Topics and themes are other words for situations. Abortion is a topic. Communism is a topic. Freedom is a topic. Religion is a topic. Unconditional love is a topic. You might have strong feelings about any of these, but topics are nothing until you show the impact they have on people. A movie about freedom might have a lot of noble talk and maybe some saber rattling about freedom, but it has no impact.
However, take a World War II Hungarian Freedom Fighter who fled for his life to this country when the Soviets took over. He calls his mother weekly and gets a steady torrent of news about his families' repression because of him. He is working two jobs to send money to his family - which routinely gets stolen in the mail - instead of pursuing his love of music. He never married or even had time to date. Suddenly the cold war ends and freedom comes to his family so he can return to see them. He suddenly can have a life but is fifty years old - he feels lost; what does he do? What has he done with his freedom but become trapped? Now completely free, how does he get on with his life? At fifty, can you start a new career in music? Are we ever really free?

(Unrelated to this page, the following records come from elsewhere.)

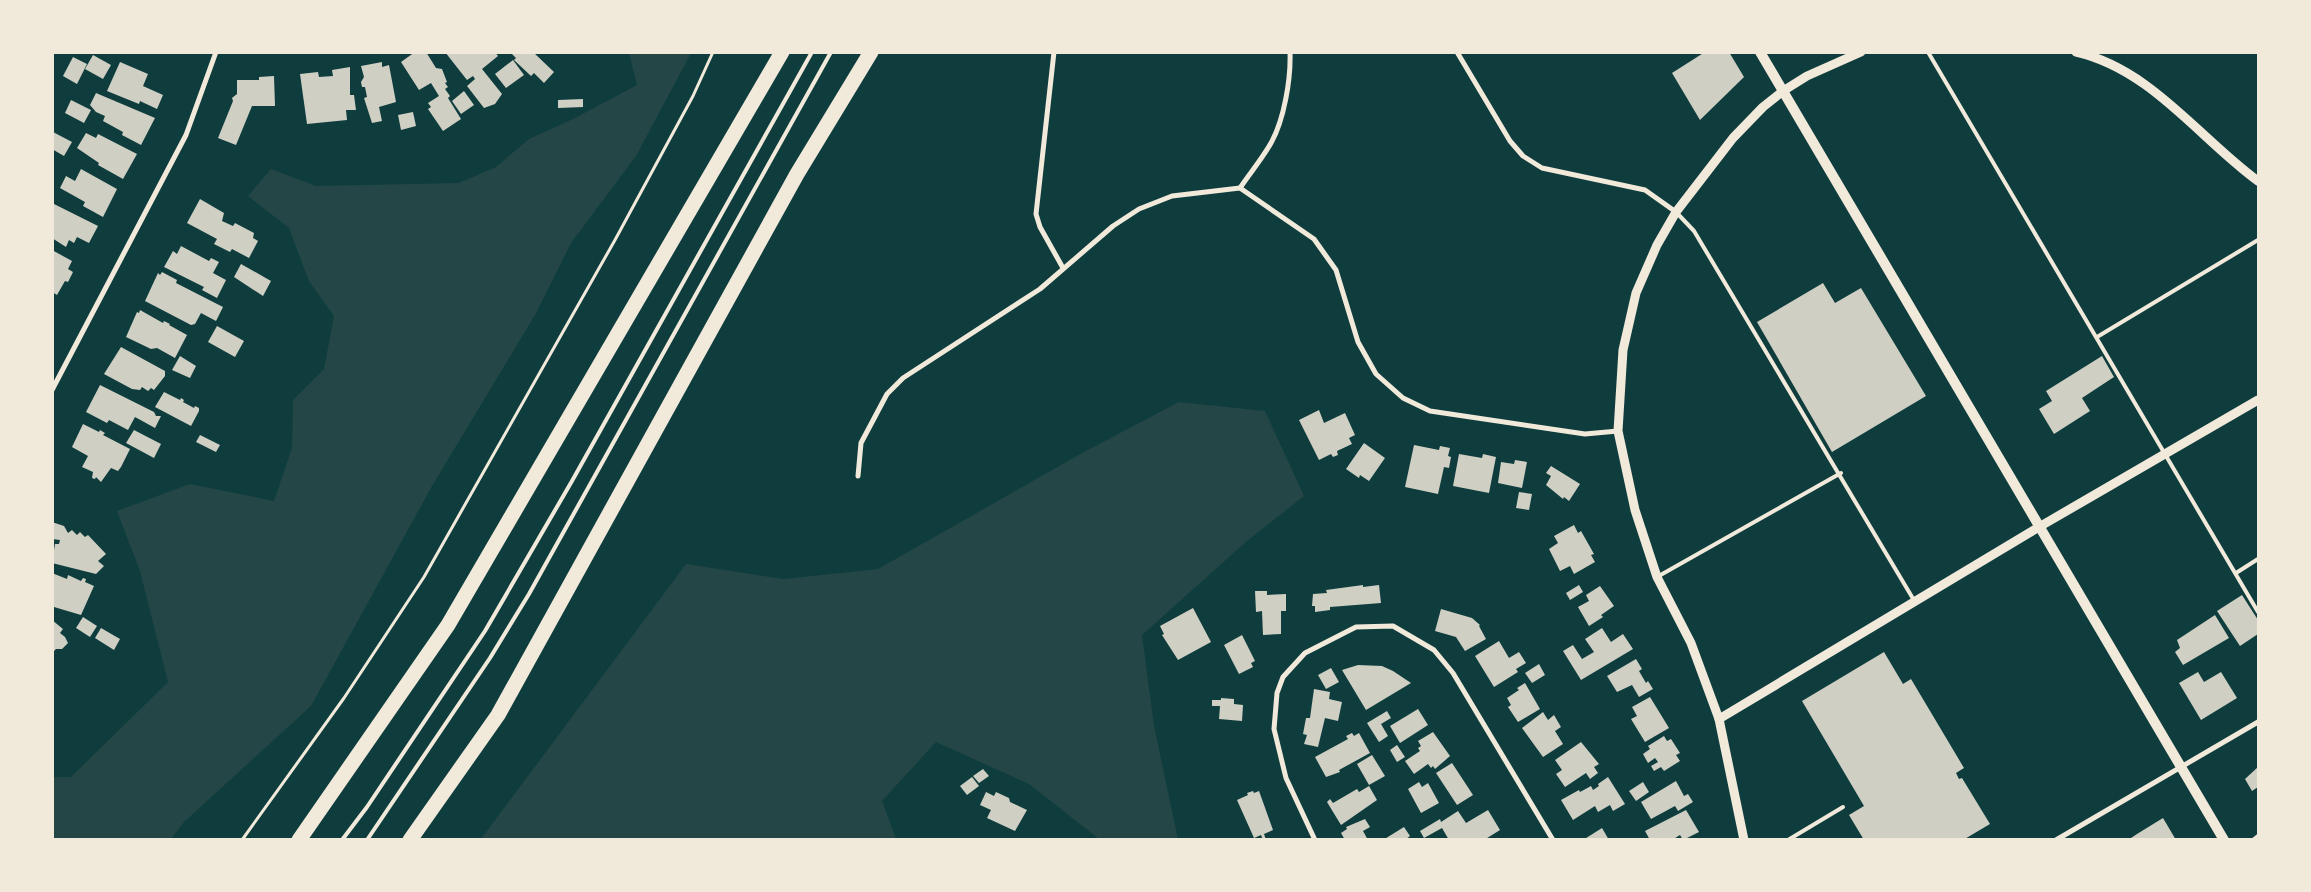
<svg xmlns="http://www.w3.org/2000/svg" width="2311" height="892" viewBox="0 0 2311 892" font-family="Roboto,sans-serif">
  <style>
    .green { fill: #244646 }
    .building { fill: #cfcfc3 }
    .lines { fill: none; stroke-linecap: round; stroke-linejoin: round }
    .path { stroke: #f1e9da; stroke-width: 3 }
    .service { stroke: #f1e9da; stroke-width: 4 }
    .minor { stroke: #f1e9da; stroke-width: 5 }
    .tertiary { stroke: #f1e9da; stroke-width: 9 }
    .secondary { stroke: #f1e9da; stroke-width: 10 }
    .motorway { stroke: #f1e9da; stroke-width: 15 }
  </style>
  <rect width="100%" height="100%" fill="#0f3d3e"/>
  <g class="green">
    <polygon points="629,53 691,53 636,156 571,243 535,315 432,486 311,706 184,822 171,839 53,839 53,777 71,777 168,682 140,571 117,511 190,484 274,501 292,448 293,400 324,369 334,316 309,281 289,228 248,196 271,169 316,186 459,183 496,167 529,139 575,118 637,85"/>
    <polygon points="1179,402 1265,411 1304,496 1247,541 1142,635 1154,726 1178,839 1099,839 1029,784 936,742 882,801 896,839 481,839 686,564 784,579 878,569 1084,452"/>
  </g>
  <g class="building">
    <polygon points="415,52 426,52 436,68 442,69 447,82 445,83 448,87 445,89 450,96 448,98 461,119 443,131 428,109 431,107 428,103 439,96 431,83 419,90 401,62"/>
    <polygon points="445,52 495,52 498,56 482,69 502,94 495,104 484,108 467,86 475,79 473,76 467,80"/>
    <polygon points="510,52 533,52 554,72 544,83 534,73 531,76 514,60 516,58"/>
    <polygon points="1705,52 1729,52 1744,77 1700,120 1672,73"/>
    <polygon points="93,55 111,65 103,79 85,69"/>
    <polygon points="73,57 87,64 77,84 63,76"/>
    <polygon points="513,60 524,75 506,88 495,74"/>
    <polygon points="120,62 148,74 143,86 163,95 157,109 140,101 139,104 107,91"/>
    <polygon points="382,62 382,67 389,65 396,102 379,107 382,121 372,123 364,98 367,97 365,87 362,87 361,82 364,77 361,66"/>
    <polygon points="350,67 350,95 354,95 356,110 346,110 347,120 307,124 300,74 318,72 319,77 333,76 332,70"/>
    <polygon points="274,76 275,106 252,106 236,145 218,138 233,101 232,98 237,94 237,80 259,80 259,77"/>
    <polygon points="464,91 474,105 461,114 452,101"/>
    <polygon points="96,93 155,118 141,145 122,135 123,132 103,121 105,116 96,112 90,105"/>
    <polygon points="583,99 583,107 558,108 558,100"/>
    <polygon points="71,100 91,110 84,123 65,113"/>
    <polygon points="413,112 416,126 401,130 398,115"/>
    <polygon points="53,132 72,142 64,156 52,149"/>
    <polygon points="86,133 96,138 98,134 137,154 123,179 98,165 99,163 77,148"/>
    <polygon points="81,169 117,189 103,217 83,206 85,202 60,188 66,176 75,181"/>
    <polygon points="200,199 224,213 222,221 233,226 235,223 254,233 253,238 258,241 249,258 232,249 230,252 214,244 217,239 187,223"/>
    <polygon points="52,203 98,226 89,243 77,237 74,243 69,240 66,247 52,238"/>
    <polygon points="181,246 209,261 211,258 219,262 213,273 226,280 217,298 202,290 204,287 164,267 173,251 177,254"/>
    <polygon points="52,250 72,261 68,269 73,272 68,282 65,281 57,295 52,292"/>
    <polygon points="241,264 271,281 263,296 234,277"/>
    <polygon points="162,272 177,280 176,283 223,307 216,321 201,313 195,324 191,325 145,301 158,273 160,275"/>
    <polygon points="1823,283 1835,303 1861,288 1926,396 1832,452 1757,322"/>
    <polygon points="140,310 163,323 164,321 170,324 169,325 187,335 175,358 157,348 151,349 126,337 137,312 139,313"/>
    <polygon points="217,326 244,341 235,357 208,342"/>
    <polygon points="121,347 165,371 165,376 154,390 151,388 148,391 142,387 140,390 132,389 104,374"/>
    <polygon points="180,356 196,366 190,378 172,370"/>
    <polygon points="2102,356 2114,377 2082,398 2090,411 2054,434 2039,409 2052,401 2046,391"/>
    <polygon points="100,385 154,412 156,416 161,416 155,428 135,417 128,430 109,420 107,423 86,412"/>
    <polygon points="164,392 180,400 181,398 184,400 183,402 194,408 195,406 199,408 199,411 191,426 155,407"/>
    <polygon points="1319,410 1324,423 1345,413 1355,435 1349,438 1352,444 1337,451 1338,455 1333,457 1331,454 1319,460 1299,420"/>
    <polygon points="83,424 99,432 100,430 105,433 103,435 130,449 121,467 118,471 111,468 101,482 96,477 95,479 92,478 93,472 82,467 88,456 72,447"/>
    <polygon points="134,430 161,444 154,458 126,443"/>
    <polygon points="200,435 220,445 216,452 196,442"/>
    <polygon points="1364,443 1385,458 1369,481 1360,475 1359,478 1346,469"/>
    <polygon points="1414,445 1439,450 1440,446 1450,448 1448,456 1451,457 1449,468 1444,467 1438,494 1405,487"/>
    <polygon points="1459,454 1482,458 1483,454 1496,457 1489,493 1453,486"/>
    <polygon points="1515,460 1527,462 1522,488 1498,483 1501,462 1514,464"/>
    <polygon points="1551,466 1580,484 1569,501 1564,497 1563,499 1546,485 1551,476 1546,473"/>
    <polygon points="1519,492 1532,494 1529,510 1516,508"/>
    <polygon points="52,522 64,526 68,533 72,530 77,535 80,532 85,537 88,535 106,554 98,561 104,566 96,574 52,563 55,544 59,544 60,540 52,539"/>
    <polygon points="1574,525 1578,533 1581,531 1594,554 1591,555 1595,562 1574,574 1570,566 1560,571 1549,549 1558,543 1554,536"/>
    <polygon points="52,573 67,579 68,575 81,581 83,578 86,579 85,582 94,586 81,615 54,607"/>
    <polygon points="1363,585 1363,587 1379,585 1381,603 1330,607 1330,610 1315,612 1315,606 1312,606 1313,594 1327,593 1326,590"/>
    <polygon points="1579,585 1583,592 1570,600 1566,593"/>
    <polygon points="1600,586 1614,606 1601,615 1603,617 1589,626 1578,607 1589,601 1586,595"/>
    <polygon points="1255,591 1267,591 1267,595 1286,594 1286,611 1281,611 1281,634 1263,635 1262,611 1256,612"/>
    <polygon points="2242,595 2258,620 2258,634 2240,646 2217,611"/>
    <polygon points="1193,608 1211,642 1178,660 1162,635 1164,634 1160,626"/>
    <polygon points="1441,609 1472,618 1480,625 1479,626 1486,639 1465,651 1456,637 1435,631"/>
    <polygon points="2215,615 2229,638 2183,665 2175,652 2180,648 2177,640"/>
    <polygon points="83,617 97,626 90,637 76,628"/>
    <polygon points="52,620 63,629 60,633 65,637 68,643 62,649 56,649 52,653"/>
    <polygon points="101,628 120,639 114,650 95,638"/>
    <polygon points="1602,628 1611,642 1623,634 1633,649 1581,680 1563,651 1573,645 1582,659 1594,652 1585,639"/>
    <polygon points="1242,635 1255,661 1251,663 1253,667 1239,674 1224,645"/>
    <polygon points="1499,641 1509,658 1519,652 1526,663 1516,669 1518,672 1494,687 1475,656"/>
    <polygon points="1884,652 1903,684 1911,679 1964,768 1956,773 1959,779 1962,778 1990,824 1963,840 1864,840 1849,815 1864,806 1802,701"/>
    <polygon points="1636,659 1642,669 1639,671 1646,683 1648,681 1653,689 1639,697 1632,685 1617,692 1607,676"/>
    <polygon points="1539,664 1545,675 1532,683 1525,673"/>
    <polygon points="1358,665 1382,666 1393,671 1411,683 1366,710 1342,670"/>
    <polygon points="1331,668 1339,682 1326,689 1318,675"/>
    <polygon points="2198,672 2204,682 2221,672 2237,698 2201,720 2179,683"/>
    <polygon points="1525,683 1540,709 1518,722 1508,707 1511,705 1507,698 1519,690 1517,688"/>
    <polygon points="1314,689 1330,692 1329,699 1342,702 1338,721 1325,718 1318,747 1304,744 1307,735 1303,734 1306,718 1310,718"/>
    <polygon points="1650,697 1669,728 1645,742 1631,719 1637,716 1632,707"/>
    <polygon points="1221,698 1234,699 1234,704 1243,705 1242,721 1219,719 1220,706 1212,706 1212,700 1221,700"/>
    <polygon points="1418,709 1428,725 1400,743 1390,726"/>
    <polygon points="1387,711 1391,718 1381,724 1388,736 1379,742 1367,723"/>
    <polygon points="1543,712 1548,720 1554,715 1561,727 1555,731 1563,744 1543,757 1522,728"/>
    <polygon points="1433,732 1450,756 1435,769 1433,766 1431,768 1428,764 1414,774 1405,761 1420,751 1418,748 1421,746 1418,741"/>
    <polygon points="1352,733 1354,736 1359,733 1370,753 1339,770 1340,772 1326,777 1315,757 1348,739 1346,736"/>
    <polygon points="1664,736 1667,741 1671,739 1680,753 1676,755 1680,761 1664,771 1661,767 1654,771 1651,766 1658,762 1655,758 1648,763 1643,754 1650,749 1648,746"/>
    <polygon points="1581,742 1599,764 1594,767 1598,773 1590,779 1586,773 1565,787 1556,774 1562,770 1555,760"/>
    <polygon points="1397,745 1405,757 1397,762 1390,750"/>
    <polygon points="1372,755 1385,776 1369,785 1357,764"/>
    <polygon points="1452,763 1473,795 1457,805 1436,773"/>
    <polygon points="2258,767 2258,787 2252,791 2245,779"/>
    <polygon points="983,769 989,776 979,783 973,776"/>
    <polygon points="972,777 979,786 967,795 960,786"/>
    <polygon points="1608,777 1625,804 1613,811 1610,805 1598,812 1595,806 1573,820 1561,800 1579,790 1580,792 1591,786 1593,790 1599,786 1598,784"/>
    <polygon points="1676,781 1684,796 1688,794 1693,802 1678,811 1675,806 1651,819 1641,802"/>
    <polygon points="1419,782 1422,787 1428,783 1439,803 1421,813 1408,789"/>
    <polygon points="1643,782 1649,792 1636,801 1629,791"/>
    <polygon points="1369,786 1377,800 1341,825 1327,802 1330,799 1333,803 1357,789 1359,792"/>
    <polygon points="1253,791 1254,793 1259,791 1273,830 1264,834 1266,840 1263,840 1261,835 1254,838 1237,800 1248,795 1247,793"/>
    <polygon points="986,792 994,796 996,792 1009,798 1010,802 1027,810 1015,831 987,818 991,810 980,805"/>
    <polygon points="1488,810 1500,830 1484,840 1449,840 1442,828 1424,838 1420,831 1440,819 1441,822 1458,811 1466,823"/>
    <polygon points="1686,810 1699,832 1683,840 1680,835 1672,840 1650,840 1645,831"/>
    <polygon points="2163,818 2176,840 2128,840 2137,834"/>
    <polygon points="1365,819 1370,827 1363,831 1368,840 1345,840 1341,833 1347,829 1346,827"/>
    <polygon points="1404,827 1410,836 1405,840 1383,840"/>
    <polygon points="1602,828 1609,840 1583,840"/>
  </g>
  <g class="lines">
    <polyline class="path" points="242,840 344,698 424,577 615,240 693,96 713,52"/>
    <g class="service">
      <polyline points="1928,52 2258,612"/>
      <polyline points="1676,212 1694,231 1915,602"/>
      <polyline points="2097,337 2258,240"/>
      <polyline points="2236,573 2258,559"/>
      <polyline points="1657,577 1841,473"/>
      <polyline points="342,840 367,807 485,631 572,481 812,52"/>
      <polyline points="367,840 490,658 529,594 831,52"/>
      <polyline points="1788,840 1843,807"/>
      <polyline points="2253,840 2258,836"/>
    </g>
    <g class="minor">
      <polyline points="1054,52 1036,214 1040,227 1063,268"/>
      <polyline points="1457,52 1510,141 1523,156 1542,168 1645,190 1676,212"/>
      <polyline points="1240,188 1314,239 1336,270 1358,342 1376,374 1403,398 1430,411 1585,434 1618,431"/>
      <polyline points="52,390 186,135 216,52"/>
      <path d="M858 476 861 443 887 394 903 378 1040 289 1113 226 1139 209 1172 196 1240 188C1250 173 1262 159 1271 143 1284 120 1291 79 1290 52"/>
      <polyline points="1315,840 1286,778 1274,729 1277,693 1283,677 1305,653 1356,627 1393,626 1434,650 1453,673 1553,840"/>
      <polyline points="2056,840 2258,722"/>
    </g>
    <g class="tertiary">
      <path d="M2076 52C2151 69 2199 138 2258 181"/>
      <polyline points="1719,719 2039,527 2258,400"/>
      <polyline points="1744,840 1719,719 1691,643 1657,577 1635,510 1618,431 1623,350 1636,293 1657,245 1676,212 1733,138 1763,107 1783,91 1807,76 1861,52"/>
    </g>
    <polyline class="secondary" points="1760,52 2224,840"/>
    <g class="motorway">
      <polyline points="299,840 448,625 782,52"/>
      <polyline points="410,840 498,715 797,174 871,52"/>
    </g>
  </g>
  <rect width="2311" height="892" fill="none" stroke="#f1e9da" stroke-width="108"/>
</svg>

Philosophers and politicians debate topics, but few people go to movies to see topics. Movies are about people and the impact that situations or topics or themes have in their lives.
Trends come and go. The current trend in entertainment is for real situations. Is it because so much entertainment writing has gone so far into left field, too divorced from reality? How long will the trend continue? The rule of thumb is if you respond to a trend, you're too late. Interest will have dropped before you can get from first word to the screen.
If you are writing about true events, remember what stories are really about. If you can't find the impact in people's lives, chances are no one will be interested.
Should you start a story first with the characters or with a situation? Advice varies. Popular wisdom has it that if you develop good characters with a lot of depth, and put them together, a story will come out of it. When you give characters wants and wishes like real people, they take on a life of their own and will write the story. Wants and wishes are the stuff of situations. That's very true, but will you have enough interest in them to write it? And will an audience have enough interest in the story to want to see it?
If you start with a situation first, then there is a great risk that everything in the story will seem contrived. The story will be driving the characters, making them do things whether they really would or not.
It also depends on your interest level. I know from experience that stories about injustice don't get very far on my computer screen. I'm just not interested in evening the score, even if I love the characters.
How do you escape the situation versus character dilemma? Recognize there is some vital truth in both, and realize that writing is a process. Stories must have excellent characters who come to life before the story goes very far. And topics are the agendas which come with life. They are the framework that we are all busy adding details to. For example: coming of age brings sexual challenges for every generation; a flood displaces people, interrupting their lives and changing them forever; police officers continuously struggle with corrupting influences on the job. A strong plot is the main thing that will sell a story, and strong characters confronted by difficult situations are what create strong plots.